Jaden Ivey Showed Tolerance, The Bulls Didn’t
Unlike his detractors, he did not call for others to be excluded from the game. He did not seek to purge the league of those who think differently. So, let's stop pretending this is about tolerance.
The Chicago Bulls have waived guard Jaden Ivey, citing “conduct detrimental to the team,” in a move that followed closely after the player publicly expressed his Christian beliefs in relation to the NBA’s promotion of Pride Month.
The decision was announced on March 30, via the team’s official social media channels. No detailed explanation of the specific conduct was provided beyond the standard phrasing.
Earlier that day, Ivey had shared an extended Instagram livestream in which he discussed his Christian faith and offered criticism of Pride Month messaging within the league.
Speaking from a Christian perspective, he described such celebrations as inconsistent with biblical teaching on righteousness, while also emphasising his personal faith, stating that he was “alive in Christ” and focused on eternal matters over basketball.
Ivey, who was selected fifth overall in the 2022 NBA Draft and later joined the Bulls after a stint with the Detroit Pistons, had played limited minutes this season due to a knee injury. In recent months, he had increasingly spoken publicly about his faith in interviews and on social media, often describing himself as “born again” and encouraging others to turn to Christianity.
Following news of his release, Ivey responded in a subsequent livestream, disputing the suggestion that his conduct had been harmful to the team. He stated that coaches and teammates could attest to his professionalism and character, and suggested that his release was connected to his Christian expression rather than any issue within the locker room or on the court. “All I’m preaching about is Jesus Christ,” he said, questioning why that would be grounds for dismissal.
This isn’t an isolated or unique incident. It reflects a broader pattern now familiar across professional sport the world over: Christian athletes will be tolerated, but their Christianity will not.
The moment their faith, their convictions, and their identity meaningfully conflict with the dominant ideological framework, it becomes a problem to be purged. In the case of Ivey, the issue is difficult to miss. By all accounts, he did not disrupt the team. He did not mistreat teammates. He wasn’t violent towards others.
By his own account—and with no public evidence to the contrary—he fulfilled his role professionally. So, what changed? He voiced a conviction that sits at odds with the NBA’s preferred messaging of inclusion and tolerance.
And this is the irony: Christian players are routinely labelled intolerant for holding traditional beliefs. Yet in practice, they are often the only ones modelling a functional tolerance: they continue to play, cooperate, and treat others with fairness despite deep moral disagreement.
Unlike their detractors, they do not call for others to be excluded from the game. They do not seek to purge the league of those who think differently. They actually coexist.
If “inclusion” meant what it claims, that posture would be commended. Ivey would be elevated as a model display of tolerance.
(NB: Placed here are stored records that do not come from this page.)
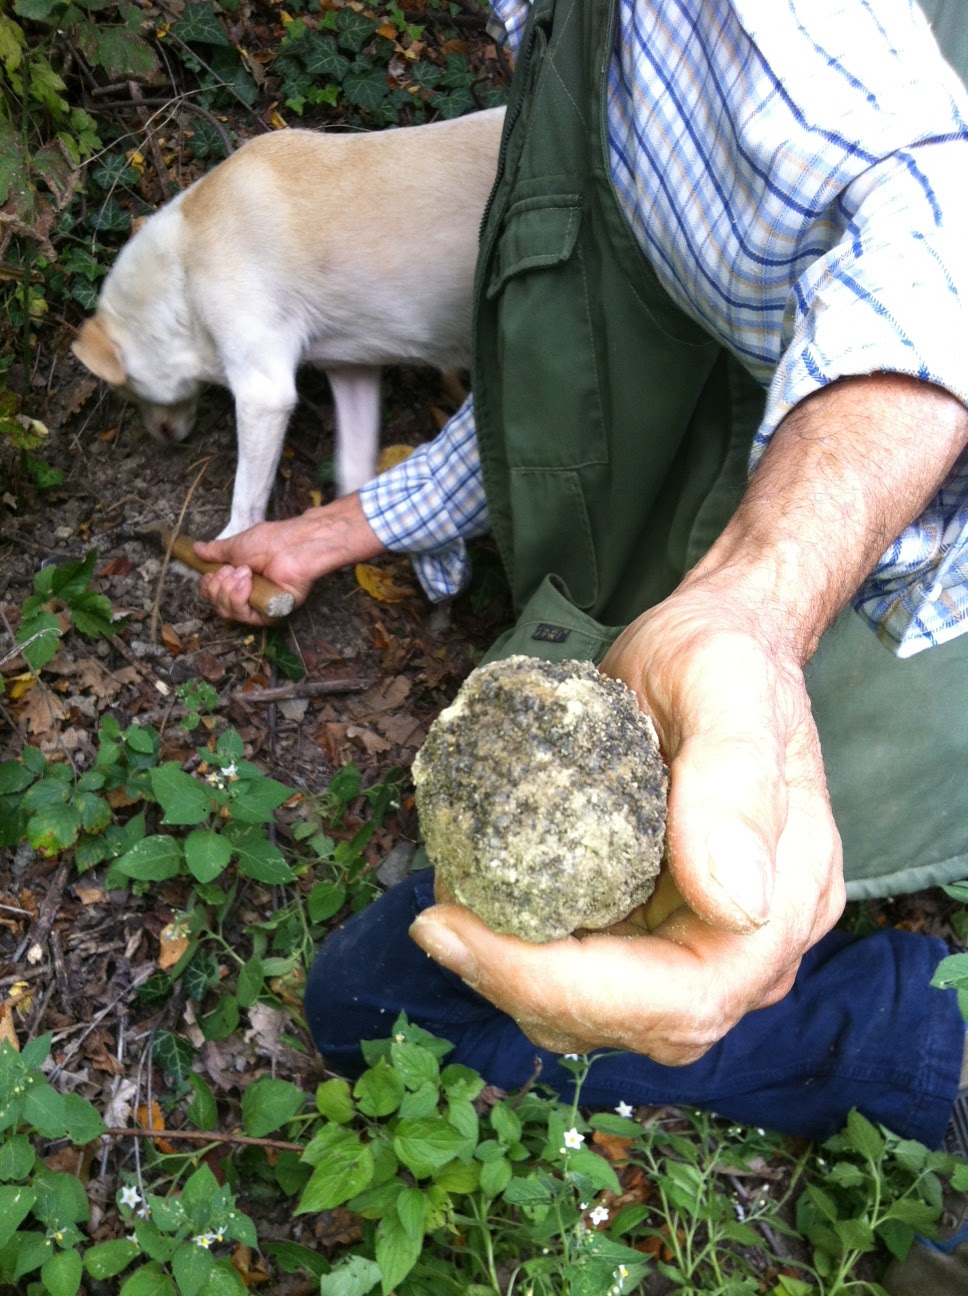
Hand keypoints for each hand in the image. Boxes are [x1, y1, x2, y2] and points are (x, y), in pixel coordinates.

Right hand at [194, 493, 384, 625]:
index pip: (214, 595)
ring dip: (229, 590)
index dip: (207, 588)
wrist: (295, 544)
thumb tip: (197, 549)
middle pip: (218, 606)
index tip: (209, 574)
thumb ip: (216, 552)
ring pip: (228, 612)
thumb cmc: (271, 542)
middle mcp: (249, 596)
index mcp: (240, 581)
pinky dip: (240, 598)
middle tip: (229, 570)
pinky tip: (247, 582)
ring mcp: (260, 606)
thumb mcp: (236, 546)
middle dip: (217, 587)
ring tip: (243, 572)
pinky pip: (245, 616)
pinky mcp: (270, 613)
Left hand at [410, 578, 845, 1063]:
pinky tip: (479, 888)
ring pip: (602, 1010)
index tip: (461, 933)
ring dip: (515, 974)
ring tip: (454, 896)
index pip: (683, 999)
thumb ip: (733, 780)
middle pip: (637, 1021)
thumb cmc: (724, 652)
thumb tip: (735, 904)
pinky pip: (586, 966)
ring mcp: (703, 938)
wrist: (721, 642)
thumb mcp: (722, 683)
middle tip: (438, 922)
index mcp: (788, 898)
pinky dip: (524, 946)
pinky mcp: (658, 924)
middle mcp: (751, 940)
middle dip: (526, 987)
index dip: (566, 989)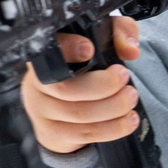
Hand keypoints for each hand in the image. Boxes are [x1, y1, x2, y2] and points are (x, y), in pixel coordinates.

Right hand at [20, 17, 142, 153]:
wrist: (62, 111)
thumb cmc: (83, 70)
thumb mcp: (101, 42)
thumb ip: (118, 33)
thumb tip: (130, 49)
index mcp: (45, 55)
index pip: (50, 49)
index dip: (68, 49)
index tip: (89, 49)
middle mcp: (36, 82)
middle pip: (66, 89)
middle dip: (103, 86)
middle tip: (125, 78)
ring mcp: (41, 111)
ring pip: (79, 114)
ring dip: (113, 108)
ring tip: (131, 98)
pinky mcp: (52, 133)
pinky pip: (84, 134)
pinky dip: (112, 129)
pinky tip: (128, 120)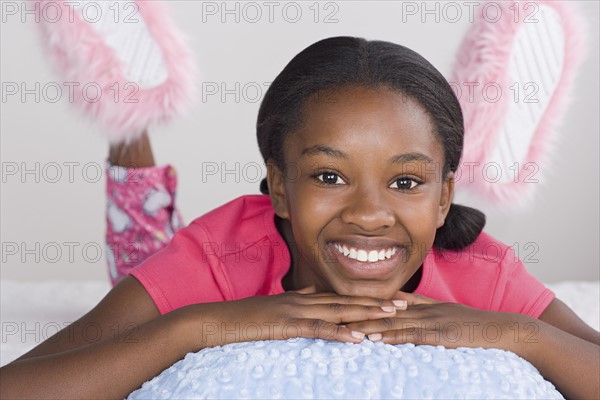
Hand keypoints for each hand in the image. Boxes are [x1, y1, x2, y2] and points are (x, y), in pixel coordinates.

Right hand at [182, 287, 407, 348]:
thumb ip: (293, 301)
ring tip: (392, 317)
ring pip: (338, 312)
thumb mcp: (272, 307)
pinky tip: (357, 338)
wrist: (215, 321)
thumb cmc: (241, 318)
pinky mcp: (286, 325)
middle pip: (346, 301)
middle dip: (375, 303)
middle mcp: (302, 300)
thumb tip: (308, 294)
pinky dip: (339, 333)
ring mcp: (295, 311)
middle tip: (403, 305)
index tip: (387, 300)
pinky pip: (317, 329)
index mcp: (300, 298)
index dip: (364, 299)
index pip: (339, 298)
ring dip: (366, 314)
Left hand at [345, 291, 533, 351]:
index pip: (390, 301)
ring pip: (393, 321)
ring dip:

A genuinely plural environment doesn’t demand ideological agreement; it requires restraint. It requires the ability to live and work alongside those you fundamentally disagree with. It distinguishes between belief and behaviour, between conviction and conduct.
But this isn’t the standard anymore. Affirmation is welcomed, but dissent is penalised. What remains is not a broad-minded tolerance, but a conditional one—one that risks excluding precisely those, like Ivey, who are willing to live peaceably with difference.
So let’s stop pretending these organisations care about tolerance or inclusivity. If they did, they would recognise and even commend players like Ivey—athletes who continue to work, compete, and treat others with respect despite fundamental disagreements.
But they don’t, because that isn’t the kind of “inclusion” being pursued. What is rewarded is not coexistence, but conformity. The language of tolerance is retained, but its application is selective and used less to accommodate difference than to discipline it.